David Ipp, QC, formerly a judge of the Independent Commission Against Corruption (ICAC), believes the New South Wales Government’s mining licence approval process is at risk of corruption, particularly given its handling of the Ridgelands coal mine renewal in the state’s Upper Hunter region.
“When a government goes to the trouble of creating an elaborate procedure for the granting of mining tenements and doesn’t respect its own laws it’s a recipe for corruption,” he told NSW paper Newcastle Herald.
“There is little point in creating this elaborate process if the government doesn’t comply and respect its own procedures. It becomes an illusion.”
Hong Kong-based Ridgelands Resources was initially granted a five-year mining licence over 7600 hectares of land in Wybong in February 2013 by the NSW Government, with one of the company’s mining deed conditions being that it would pay $5 million into a community fund for the local Muswellbrook Shire Council.
However, Ridgeland Resources had only offered the council $500,000 of the $5 million by July 2017; Muswellbrook Council claimed it had no knowledge of the $5 million figure — a failure of declaration in possible contravention of the Mining Act — while Ridgelands Resources has claimed it doesn’t need to pay the $5 million. Handling of the situation has been referred to by locals and media as a failure of regulation on the part of the NSW Government.
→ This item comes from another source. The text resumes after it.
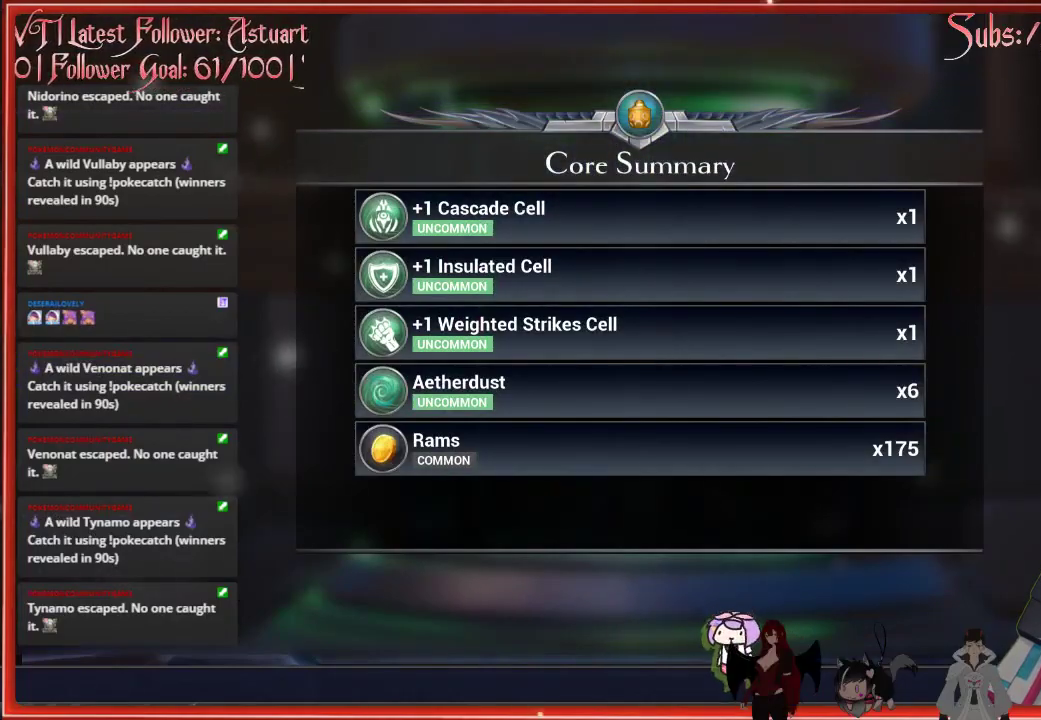
{"buttons": [], "left_stick": "center", "right_stick": "center", "events": []}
Ipp said that the NSW Government’s acceptance of a subsequent licence renewal in the region for Ridgelands Resources was suggestive of corruption.
“They shouldn’t do it. Such a major breach causes a complete lack of respect for the processes,” he said. “People are encouraged just to ignore them. Those who are fairly trying to compete in this market are unfairly treated and discouraged.
“If the laws the government established do not provide for a second chance, then no second chance should be given. If a second chance is given then the government is creating an exception outside the law.”